Several studies have evaluated the efficacy of different micronutrient regimens in preventing and/or treating common infectious diseases, including respiratory and gastrointestinal diseases. However, differences in study design and location, baseline nutritional status of the study population, composition and duration of supplementation, and disease background have led to varying results. There is clear evidence that therapeutic zinc supplementation has beneficial effects on the duration and severity of diarrhea and other morbidities (5), and the WHO has included zinc supplementation in its guidelines for clinical management of acute diarrhea for the past decade (6). However, policy recommendations do not yet exist for preventive zinc supplementation. A meta-analysis showed that preventive zinc supplementation in children reduced the incidence of diarrhea and respiratory infections by ~20% and 14%, respectively (7). A notable finding, however, was that this effect was generally not observed in infants <12 mo of age. In addition, few studies included in the analysis were conducted in sub-Saharan Africa (7). Given regional differences in maternal nutritional status, birth outcomes, and morbidity patterns, it is critical that micronutrient supplementation trials be conducted in a diversity of settings, including sub-Saharan Africa, before global recommendations can be developed.

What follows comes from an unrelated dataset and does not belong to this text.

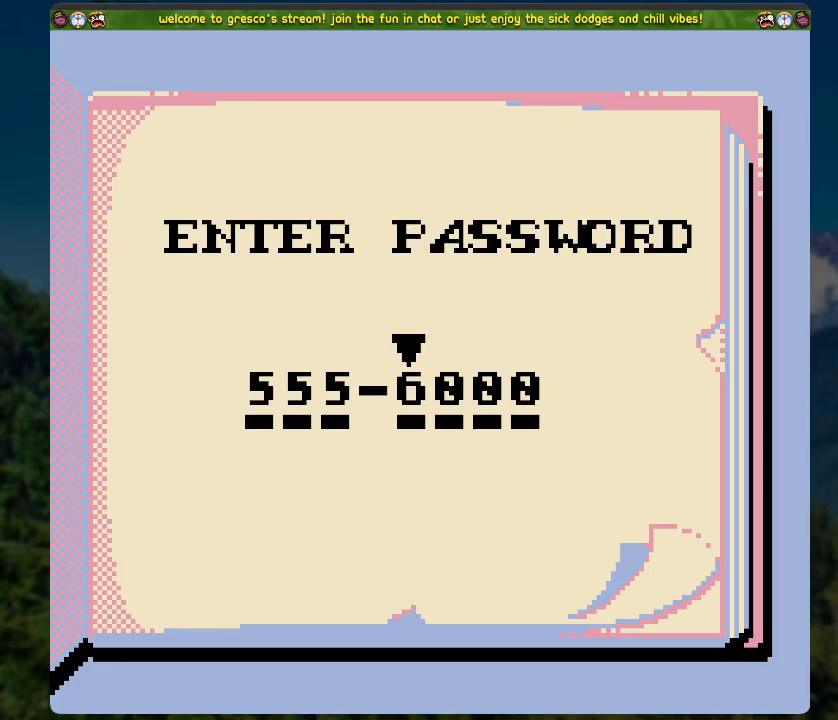
{"buttons": ["DPAD_DOWN"], "left_stick": "center", "right_stick": "center", "events": [[318, "DPAD_DOWN", "down"], [385, "DPAD_DOWN", "up"], [469, "DPAD_DOWN", "down"]]}
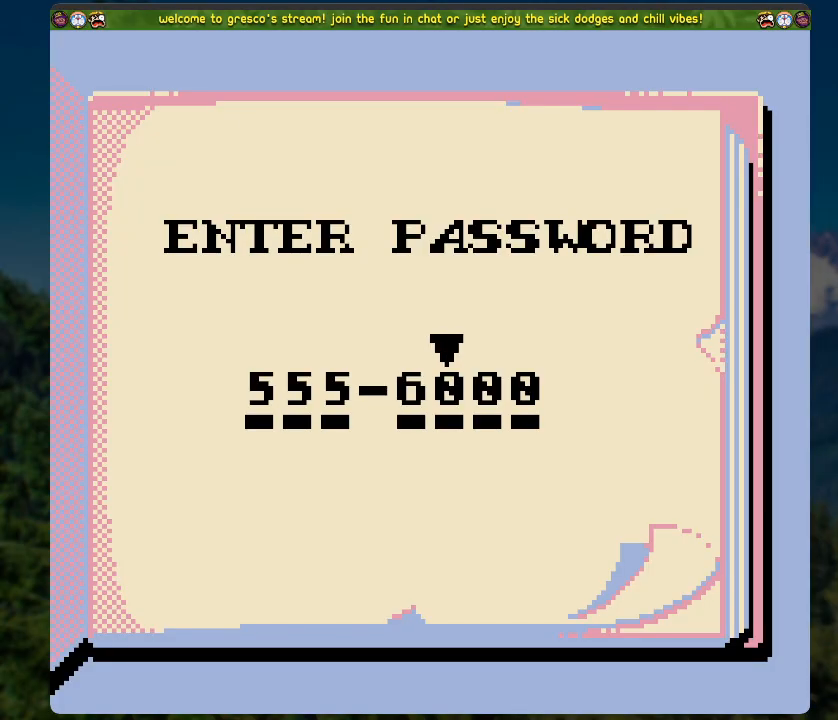
{"buttons": [], "left_stick": "center", "right_stick": "center", "events": [[84, "DPAD_DOWN", "up"], [318, "DPAD_DOWN", "down"], [435, "DPAD_DOWN", "up"]]}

Because zinc insufficiency may coexist with other vitamin and mineral deficiencies, simultaneous supplementation with other micronutrients may be an effective strategy. Two recent trials in Tanzania and Pakistan examined whether the provision of multiple micronutrients in addition to zinc confers additional benefits against diarrhea and other morbidities (8, 9). Both trials, however, were restricted to children ≥6 mo of age, both included iron as part of the micronutrient supplement, and both reported that multiple micronutrients either increased diarrhea morbidity or conferred no additional benefit in comparison with zinc alone. To our knowledge, there have not been any investigations of preventive zinc and multivitamin (MV) supplementation on infectious disease morbidity that have included African children <6 mo of age. Initiation of supplementation earlier in infancy may be appropriate given the fact that many lactating mothers are deficient in several micronutrients (10). To evaluate the potential role of zinc or MV supplementation in early infancy, we performed a randomized trial to determine whether daily supplementation of HIV-unexposed Tanzanian infants with MVs, zinc, or both reduced the risk of infectious morbidity compared with placebo.

Methods

Study design and participants.

The study was a randomized, double-blind, 2 × 2 factorial design trial that took place in periurban Dar es Salaam, Tanzania (clinicaltrials.gov NCT 00421668). Mothers of potentially eligible infants were recruited into the study in 1 of 2 ways: 1) pregnant women ≤34 wk gestation presenting at 1 of 3 prenatal clinics in Dar es Salaam were informed about the study and consented prenatally or 2) women were recruited from the labor ward of Muhimbili National Hospital within 12 h of delivering a healthy singleton baby. In both cases, written informed consent was obtained and mothers were asked to present at a study clinic within 1–2 wk of delivery for HIV testing. Maternal HIV status was determined using 2 sequential ELISAs that used the Murex HIV antigen/antibody (Abbott Murex) followed by the Enzygnost anti-HIV-1/2 Plus (Dade Behring) or the Enzygnost HIV Integral II Antibody/Antigen (Siemens). Any discrepancy between the first and second ELISA was resolved by a Western blot assay. Consenting mothers who were confirmed to be HIV-negative were enrolled into the study and their infants were randomly assigned to 1 of 4 regimens between 5 and 7 wk of age. Infants of multiple births and infants with congenital anomalies or other conditions that would interfere with the study procedures were excluded. Birth characteristics were obtained immediately after delivery whenever possible. We used reference data from Oken et al. (11) to calculate the percentile of birth weight for each completed week of gestation and defined small-for-gestational age as ≤10th percentile. At the time of randomization, clinical examination was performed by a study physician, history of morbidity and infant feeding practices was conducted by a study nurse, infant blood was drawn for a complete blood count, and anthropometric measurements were performed.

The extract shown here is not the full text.